課題文 ▸
━━━━━━━━━━

第15回広島アルミ杯若鯉戦が11月22日に広島市で打たれ、藤沢里菜女流名人・女流立葵杯・カマチ杯(22)が優勝。女性として史上初の快挙となった。広島アルミ杯若鯉戦は、30歳以下、七段以下の棋士が参加できる棋戦。名人戦リーグに在籍経験のある平田智也七段、孫喆七段らトップ棋士を撃破し、藤沢は栄冠をつかんだ。
「優勝は信じられません。早碁(持ち時間の少ない対局)だったので、集中している間に終わった感じで。(数日経った)今でも実感がありません」と藤沢。
女性が公式戦で優勝したのは初めてなので、一般的には「快挙」という表現になるのだろうが、業界では「ようやく、やっと」扉が開いたという思いで受け止められている。
男性と女性が同じ土俵で対戦する数少ない競技
囲碁は男性と女性が同じ土俵で対戦する数少ない競技だ。

━━━━━━━━━━

提示資料 ▸

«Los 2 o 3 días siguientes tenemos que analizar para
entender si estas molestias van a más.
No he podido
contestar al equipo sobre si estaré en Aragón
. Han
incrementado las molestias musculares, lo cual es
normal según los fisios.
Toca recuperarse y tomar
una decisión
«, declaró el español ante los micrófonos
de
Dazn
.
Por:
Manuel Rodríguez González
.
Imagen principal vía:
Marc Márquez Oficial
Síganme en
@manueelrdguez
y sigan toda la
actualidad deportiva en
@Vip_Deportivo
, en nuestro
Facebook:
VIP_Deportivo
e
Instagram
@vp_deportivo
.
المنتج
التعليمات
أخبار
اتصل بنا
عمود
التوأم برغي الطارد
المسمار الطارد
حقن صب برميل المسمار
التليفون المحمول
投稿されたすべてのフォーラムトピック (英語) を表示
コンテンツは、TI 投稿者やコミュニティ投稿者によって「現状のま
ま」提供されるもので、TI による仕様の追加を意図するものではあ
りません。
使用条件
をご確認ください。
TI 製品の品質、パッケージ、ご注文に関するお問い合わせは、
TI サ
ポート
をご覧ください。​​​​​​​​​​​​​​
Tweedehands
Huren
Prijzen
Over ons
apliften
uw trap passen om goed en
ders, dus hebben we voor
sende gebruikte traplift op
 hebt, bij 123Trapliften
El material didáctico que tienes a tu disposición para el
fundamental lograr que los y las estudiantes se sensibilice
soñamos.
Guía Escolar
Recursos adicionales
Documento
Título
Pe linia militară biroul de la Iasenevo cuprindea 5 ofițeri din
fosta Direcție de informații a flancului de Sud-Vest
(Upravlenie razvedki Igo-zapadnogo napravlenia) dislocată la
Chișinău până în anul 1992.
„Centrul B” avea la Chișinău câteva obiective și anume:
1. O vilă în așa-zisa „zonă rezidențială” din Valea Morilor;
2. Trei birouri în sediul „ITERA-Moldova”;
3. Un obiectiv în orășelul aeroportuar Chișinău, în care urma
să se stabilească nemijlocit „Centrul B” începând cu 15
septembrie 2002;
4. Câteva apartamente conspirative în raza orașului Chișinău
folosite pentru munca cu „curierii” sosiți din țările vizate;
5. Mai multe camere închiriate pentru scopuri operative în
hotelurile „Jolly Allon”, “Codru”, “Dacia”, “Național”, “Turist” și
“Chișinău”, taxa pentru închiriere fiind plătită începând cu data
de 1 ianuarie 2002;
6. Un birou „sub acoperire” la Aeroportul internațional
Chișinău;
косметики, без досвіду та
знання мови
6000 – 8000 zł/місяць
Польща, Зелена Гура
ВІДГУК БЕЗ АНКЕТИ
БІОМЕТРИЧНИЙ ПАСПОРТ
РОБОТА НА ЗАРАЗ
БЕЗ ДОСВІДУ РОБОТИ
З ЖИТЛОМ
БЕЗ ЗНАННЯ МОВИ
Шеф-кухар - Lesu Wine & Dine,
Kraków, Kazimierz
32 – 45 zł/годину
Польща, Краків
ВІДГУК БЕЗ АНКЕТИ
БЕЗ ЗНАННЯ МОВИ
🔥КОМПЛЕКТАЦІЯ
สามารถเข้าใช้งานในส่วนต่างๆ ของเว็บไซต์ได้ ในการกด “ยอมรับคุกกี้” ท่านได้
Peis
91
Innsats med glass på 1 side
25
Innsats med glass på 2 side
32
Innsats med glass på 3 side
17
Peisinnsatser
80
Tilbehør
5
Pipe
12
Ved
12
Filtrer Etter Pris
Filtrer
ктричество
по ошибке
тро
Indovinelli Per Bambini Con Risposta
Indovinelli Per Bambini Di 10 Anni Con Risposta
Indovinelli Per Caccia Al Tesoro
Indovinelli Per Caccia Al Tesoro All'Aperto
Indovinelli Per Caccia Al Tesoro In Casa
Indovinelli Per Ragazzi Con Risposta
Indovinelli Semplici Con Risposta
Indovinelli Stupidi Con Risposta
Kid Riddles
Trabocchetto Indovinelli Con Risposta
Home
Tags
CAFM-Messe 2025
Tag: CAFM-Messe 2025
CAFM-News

━━━━━━━━━━

作業項目 A ▸ 課題文のうち、「第15回広島アルミ杯若鯉戦が」と「う思いで受け止められている。」の間を、両端の語句も含めて一字も変えずに書き写してください。
作業項目 B ▸ 課題文の「第15回広島アルミ杯若鯉戦が」で始まる段落を、主要な事実を保ったまま箇条書きに改めてください。
作業項目 C ▸
課題文に基づき、次の各問いに簡潔に答えてください。
(i) 広島アルミ杯若鯉戦に参加できるのは、どのような棋士ですか。
(ii) 藤沢は、早碁だった対局をどのように感じたと述べていますか。
(iii) 女性の公式戦初優勝は、業界ではどのような思いで受け止められていますか。
提示資料は、本件とは一切関わりがありません。

解答欄 A ▸
第15回広島アルミ杯若鯉戦が11月22日に広島市で打たれ、藤沢里菜女流名人・女流立葵杯・カマチ杯(22)が優勝。女性として史上初の快挙となった。広島アルミ杯若鯉戦は、30歳以下、七段以下の棋士が参加できる棋戦。名人戦リーグに在籍経験のある平田智也七段、孫喆七段らトップ棋士を撃破し、藤沢は栄冠をつかんだ。
「優勝は信じられません。早碁(持ち時間の少ない対局)だったので、集中している間に終わった感じで。(数日経った)今でも実感がありません」と藤沢。
女性が公式戦で優勝したのは初めてなので、一般的には「快挙」という表現になるのだろうが、業界では「ようやく、やっと」扉が開いたという思いで受け止められている。

解答欄 B ▸
・第15回広島アルミ杯若鯉戦が11月22日に広島市で打たれた。
・藤沢里菜女流名人・女流立葵杯・カマチ杯(22)が優勝し、女性として史上初の快挙となった。
・同棋戦には、30歳以下、七段以下の棋士が参加できる。
・藤沢は、名人戦リーグに在籍経験のある平田智也七段、孫喆七段らトップ棋士を破った。

解答欄 C ▸
(i) 30歳以下、七段以下の棋士です。
(ii) 集中している間に終わった感じだったと述べています。
(iii) 「ようやく、やっと」扉が開いたという思いで受け止められています。